--- SOURCE MATERIAL ---
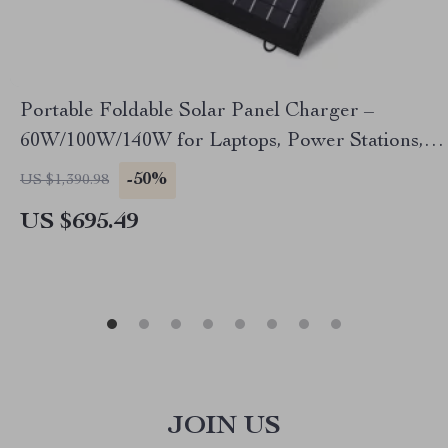
Portable Foldable Solar Panel Charger –
60W/100W/140W for Laptops, Power Stations,
RVs & More
-50%
US $1,390.98
US $695.49
JOIN US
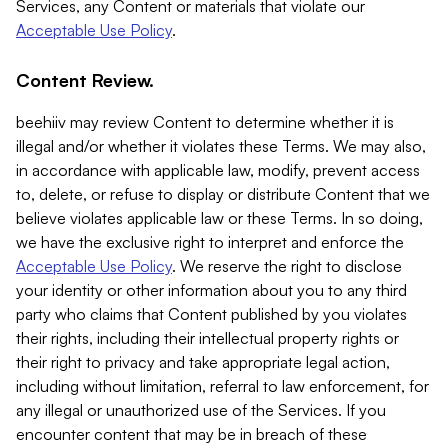
Services, any Content or materials that violate our
Acceptable Use Policy
.
Content Review.
beehiiv may review Content to determine whether it is
illegal and/or whether it violates these Terms. We may also,
in accordance with applicable law, modify, prevent access
to, delete, or refuse to display or distribute Content that we
believe violates applicable law or these Terms. In so doing,
we have the exclusive right to interpret and enforce the
Acceptable Use Policy
. We reserve the right to disclose
your identity or other information about you to any third
party who claims that Content published by you violates
their rights, including their intellectual property rights or
their right to privacy and take appropriate legal action,
including without limitation, referral to law enforcement, for
any illegal or unauthorized use of the Services. If you
encounter content that may be in breach of these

--- TASK INSTRUCTIONS ---
Lay out every line of text from the records above as a Markdown table with the columns No. and Text, numbering the rows in order and skipping blank lines. Leave the pictures out.

--- EXERCISE ANSWER ---
| No. | Text |
|---|---|
| 1 | Portable Foldable Solar Panel Charger – |
| 2 | 60W/100W/140W for Laptops, Power Stations, |
| 3 | RVs & More |
| 4 | -50% |
| 5 | US $1,390.98 |
| 6 | US $695.49 |
| 7 | JOIN US |
| 8 | Services, any Content or materials that violate our |
| 9 | Acceptable Use Policy |
| 10 | . |
| 11 | Content Review. |
| 12 | beehiiv may review Content to determine whether it is |
| 13 | illegal and/or whether it violates these Terms. We may also, |
| 14 | in accordance with applicable law, modify, prevent access |
| 15 | to, delete, or refuse to display or distribute Content that we |
| 16 | believe violates applicable law or these Terms. In so doing, |
| 17 | we have the exclusive right to interpret and enforce the |
| 18 | Acceptable Use Policy |
| 19 | . We reserve the right to disclose |
| 20 | your identity or other information about you to any third |
| 21 | party who claims that Content published by you violates |
| 22 | their rights, including their intellectual property rights or |
| 23 | their right to privacy and take appropriate legal action, |
| 24 | including without limitation, referral to law enforcement, for |
| 25 | any illegal or unauthorized use of the Services. If you |
| 26 | encounter content that may be in breach of these |